As we contemplate our legacy now, we see it in terms of the network of relationships we have cultivated and how what we have valued and worked towards will continue on through their individual and collective efforts. So, this past year we’ve been more focused on the relational, both in our advocacy and in our support of our partners.

When we think of legacy, we also think in terms of terms of The Trust-Based Philanthropy Project, which will outlast us, but also has an expiration date. Again, while the project will end, the work and relationships will live on.

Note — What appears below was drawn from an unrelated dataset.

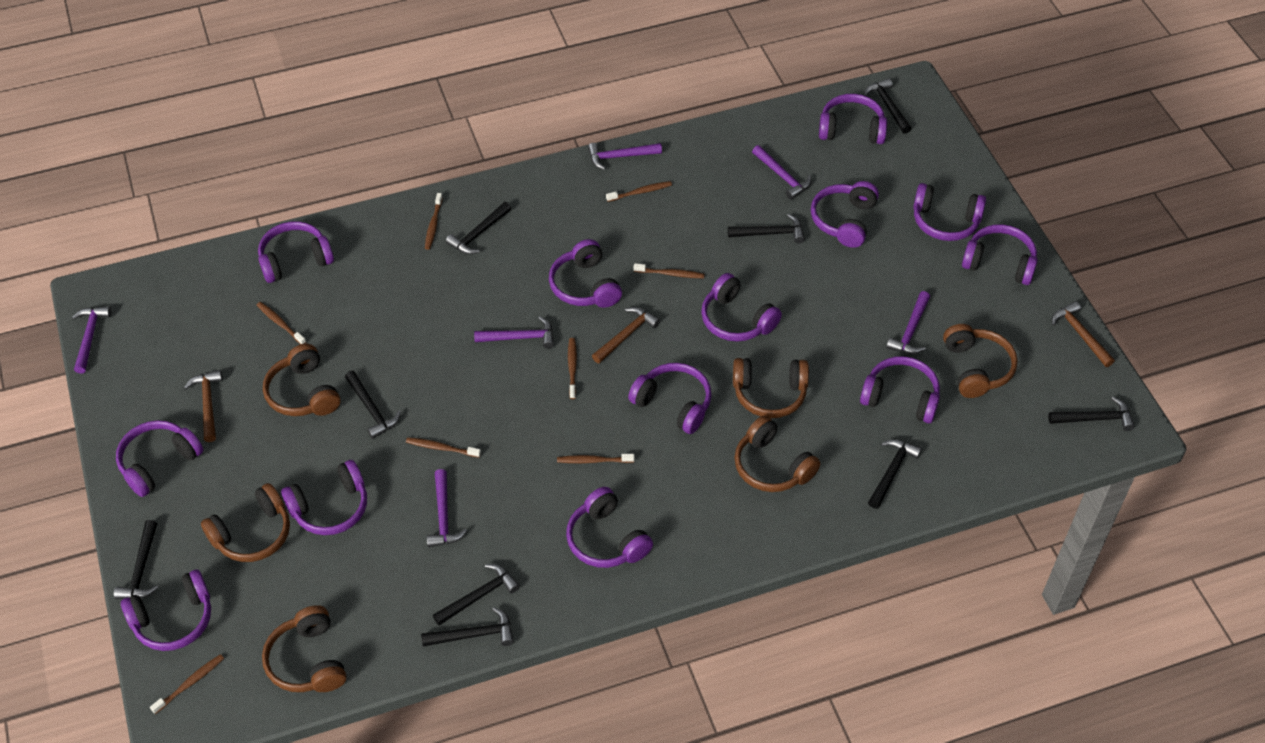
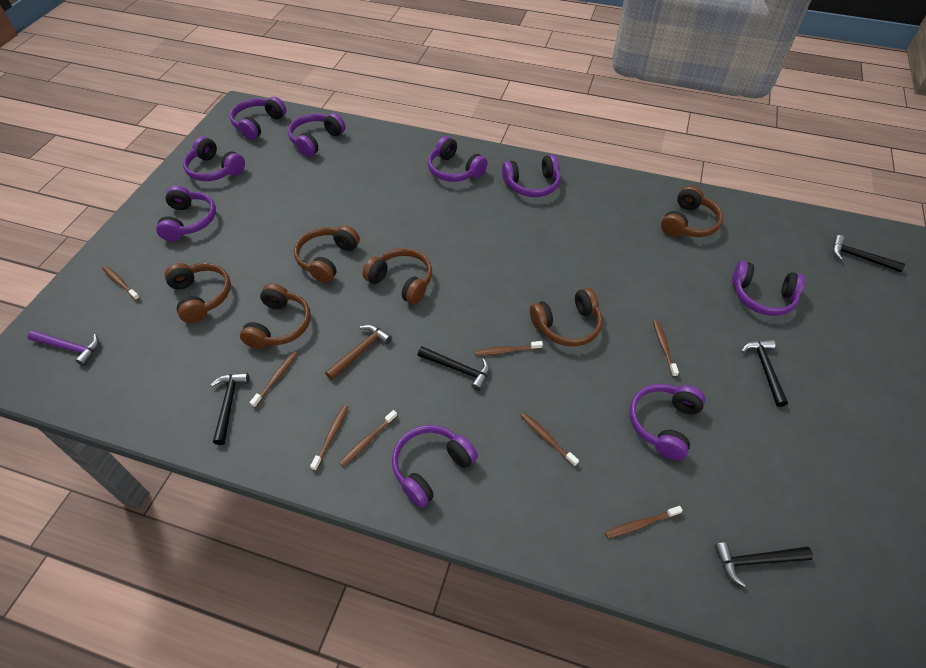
black hammer: [114,520,158,599] [345,371,401,439] [421,607,514,647] [433,564,520,626] [446,202,512,254] [728,214,805,243] [864,78,911,134] [868,439,922,509] [1048,397,1135,431] = 9 -> [211,373,249,445] [418,346,490,391] [715,542,813,587] [741,339,788,407] [833,235,905,272] = 5
brown hammer: [184,370,223,442] [592,307,660,364] [1052,301,1115,367] = 3 -> [325,325,392,380] = 1
purple hammer: [72,306,111,373] [427,469,467,547] [474,317,554,349] [588,143,662,170] [752,145,812,200] [886,291,930,354] = 6 -> [27,330,99,366] = 1
purple headphones: [116,420,203,497] [121,569,211,651] [258,221,334,283] [281,460,367,535] [549,239,622,308] [566,487,653,568] [628,363,712,434] [701,273,782,342] [811,181,879,248] [819,94,887,144] [860,356,940,423] [913,183,986,241] [962,224,1038,285] = 13 -> [156,186,216,241] [183,136,245,181] [230,97,286,140] [288,113,345,157] [392,425,478,508] [428,136,488,182] [502,155,560,197] [629,384,706,460] [732,261,805,316] = 9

We have made the case over the years to other funders for seeing relationships as a measure of impact and explicitly valuing and resourcing relationship building as central to advancing equity and strengthening democracy. In the past year, I’ve been making that case more often. So, as we spend out, I’m struck by how much I’ve not only been talking about Trust-Based Philanthropy and spending out, but also about the processes that have been central to our work—dialogue, relationship building, and inclusive leadership. The three threads are intertwined.

When I think of how these threads weave together in practice, my mind goes back to our living room, our retreats, the wonderful partners and colleagues who have been our fellow travelers, and much more. And in carrying those memories I realize TWI’s legacy is one I am already carrying in my heart and will carry with me always.